> **EXCERPTED DATA**
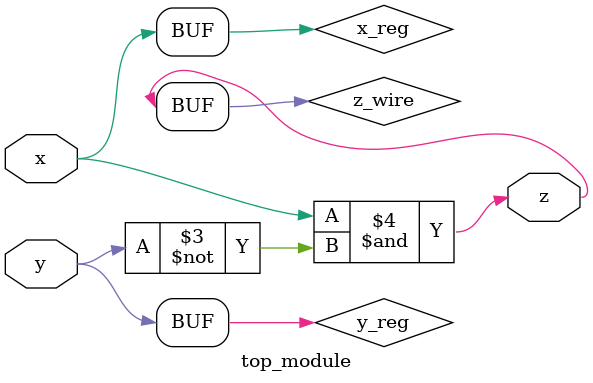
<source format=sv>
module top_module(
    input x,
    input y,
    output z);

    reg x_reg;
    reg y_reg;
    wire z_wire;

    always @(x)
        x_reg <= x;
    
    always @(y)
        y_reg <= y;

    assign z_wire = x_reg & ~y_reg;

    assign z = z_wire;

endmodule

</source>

> **BRIEF**
Could you set down the records above word for word, without any of the pictures?

> **RESPONSE**
<source format=sv>
module top_module(
    input x,
    input y,
    output z);

    reg x_reg;
    reg y_reg;
    wire z_wire;

    always @(x)
        x_reg <= x;
    
    always @(y)
        y_reg <= y;

    assign z_wire = x_reg & ~y_reg;

    assign z = z_wire;

endmodule

</source>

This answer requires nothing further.